Ruth was my first mentor, and the person who made me want to be a writer. She passed away when I was thirteen. I was devastated. Yet somehow, I knew her spirit had not left.

Fast forward to 2006. I was nearly 25. I started writing a short story, and the voice that came out of it was unmistakably Ruth's. I had not consciously thought of her for many years at that point. But as I tried to write about the love story, her meeting her husband in London in the last golden years of the thirties, my own world was collapsing. Writing about a wonderful marriage when my own had reached its inevitable painful end, and writing about someone following their dreams when I was too scared to even walk into a travel agent to book a ticket to London, was a harder task than I could manage. The story was put away.

2007. I had just moved to London. I started my first job, in Bloomsbury, and I found myself thinking about Ruth all the time. I got out the book she compiled in tribute to her husband, Forty Friends, which I had for some reason brought with me. I discovered that her place of work, in the late 1930s, was only a block away from my own. The story was brought out again. It was full of holes and gaps. But I wrote and wrote and wrote, try to get blood out of the stone, and for a while, thought of little else.

There were so many coincidences and uncanny twists of fate that led me closer to Ruth's story. I was so convinced that I had found my life's purpose. I lived on the same street as she had, at one point (unknowingly). The story was there. I was literally walking around in it. And yet writing it was harder than I had ever thought it would be.

There have been many obstacles and barriers to writing this novel, some not appropriate to mention in a public forum such as this. Not that I fear any repercussions, you understand, it's just that in writing this novel I've begun to understand how protective people are about their memories, and their versions of the truth. The ironic thing is that I didn't set out to tell the truth, just a story. But somehow my mind got knotted and lost. My imagination got confused about what it was supposed to be doing - telling the truth, or making something up. It abandoned me, fed up with all my empty promises. I think writing a novel based on a true story is so much harder than writing something you completely imagine. You get caught in the crossfire between accuracy and authenticity. 

There were epiphanies though, over the last two years. There were nights where I woke up, reached for a pen and some paper in a half asleep state, and scrawled the title of the novel as it has come to me in a dream, over and over, for fear the pen might have no ink in it. There were photos my father found. There was an LP with Ruth's voice on it, found on some obscure website for £10. 

And still the words would not come.

I told myself that life had got in the way. Love, marathons, travelling, a full time job in publishing, a penchant for the Kings Road on a Sunday. If only I had time and space, and no distractions. If I told myself that often enough, I kind of believed it. 

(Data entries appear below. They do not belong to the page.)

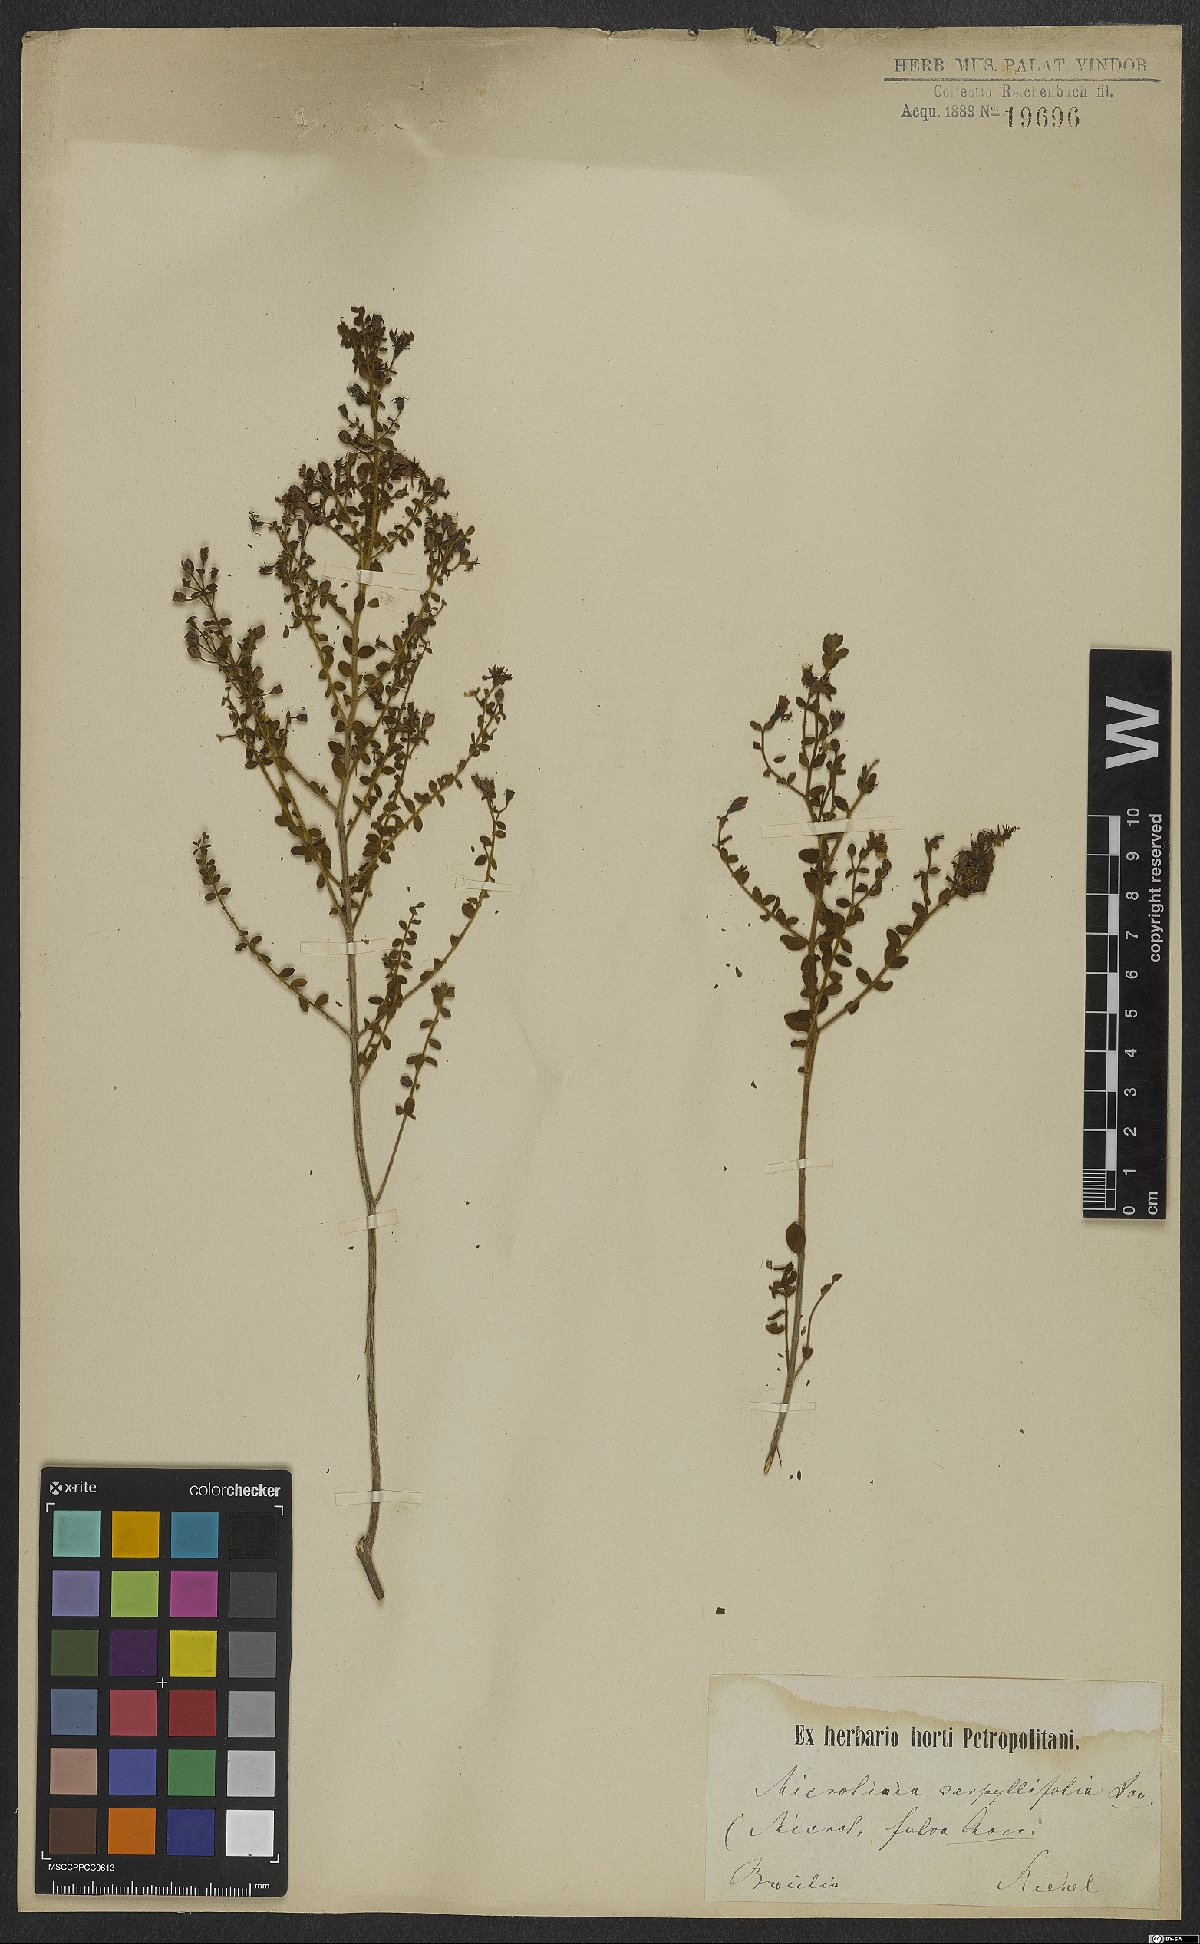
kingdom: Plantae
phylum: Tracheophyta
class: Magnoliopsida
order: Myrtales
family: Melastomataceae
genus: Microlicia
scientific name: Microlicia fulva
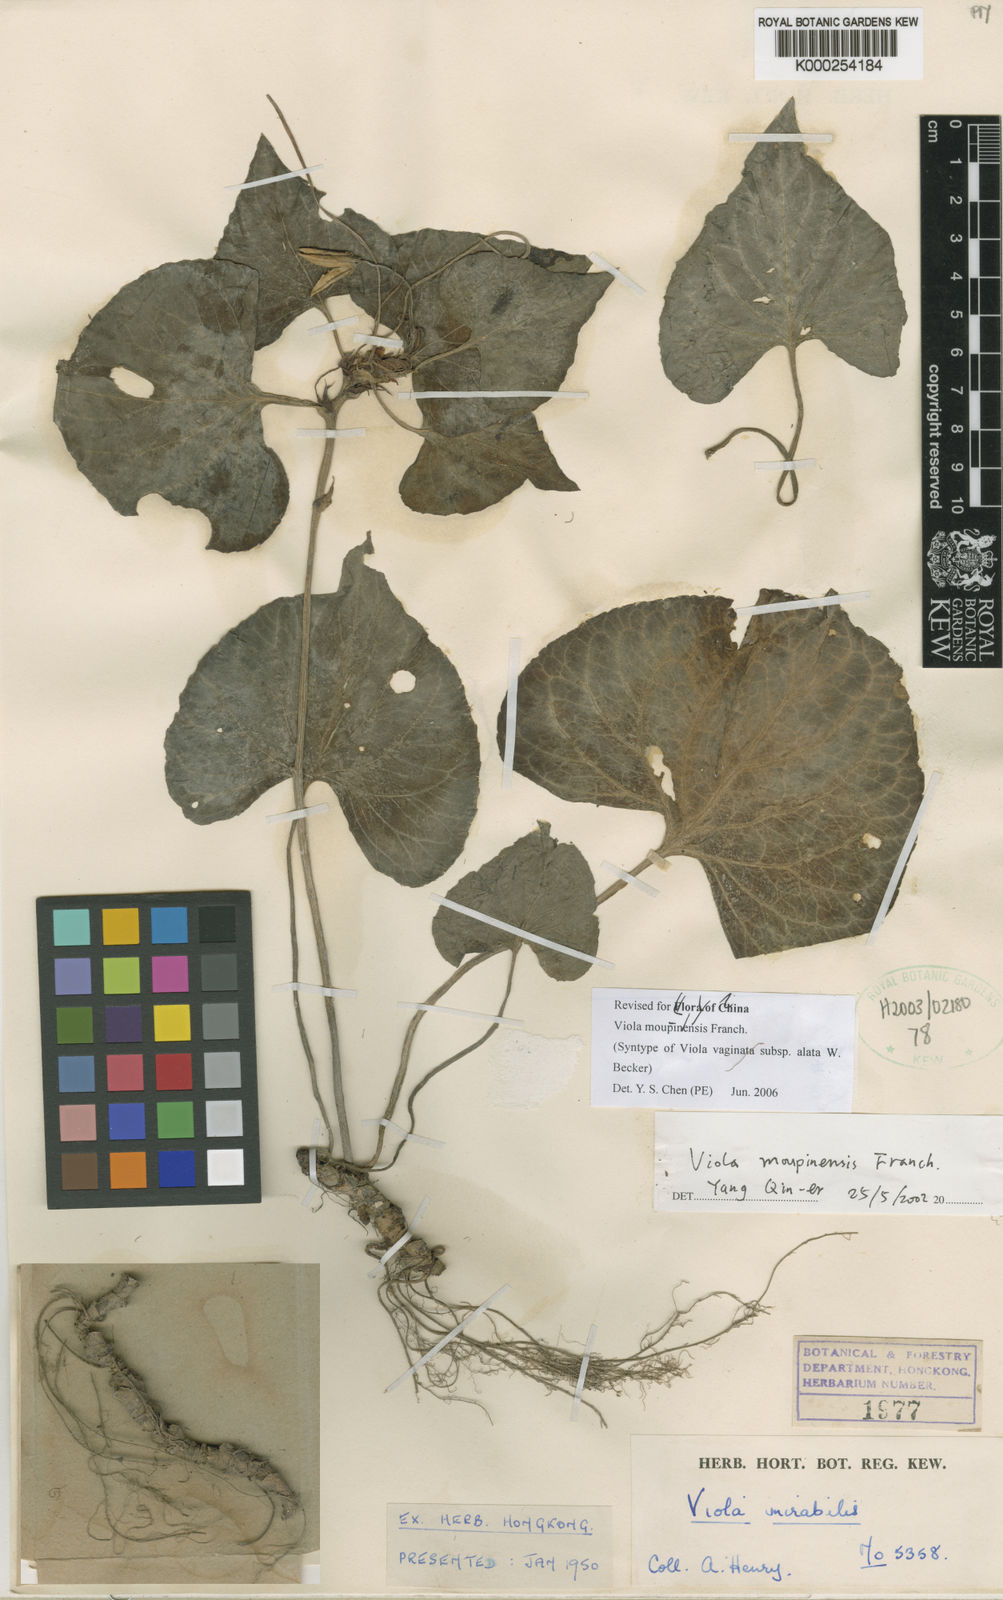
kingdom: Plantae
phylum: Tracheophyta
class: Magnoliopsida
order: Malpighiales
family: Violaceae
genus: Viola
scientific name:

And, suddenly, it was 2010. The novel had not been touched for many months. 

I read the description for an Arvon course for those with a "work in progress".  Fall in love with your novel again, it promises. That is exactly what I need, I thought. I need to find out what the hell I'm doing with this beast of a story, and whether it wants to be told. I need to find the love that motivated me to tell this story in the first place.

After some deliberation, I booked on the course with money my beloved grandmother left me, hoping she would approve. I toasted to my bravery and hopeful success. As the weeks flew past and the course date drew closer I felt equal amounts of terror and excitement. Somehow I knew this would be crunch time, that whatever was revealed to me I couldn't come back from. 

At 7.55am, on Monday 5 April 2010, the train left Kings Cross station, bound for Inverness. It did not leave from Platform 9 and 3/4, though I hoped that magic was in the air. I was going to need all the help I could get.

To be continued.....

A PS from 2017: the words for this novel now seem to be coming. I knew it would have its time. I wonder if now is it.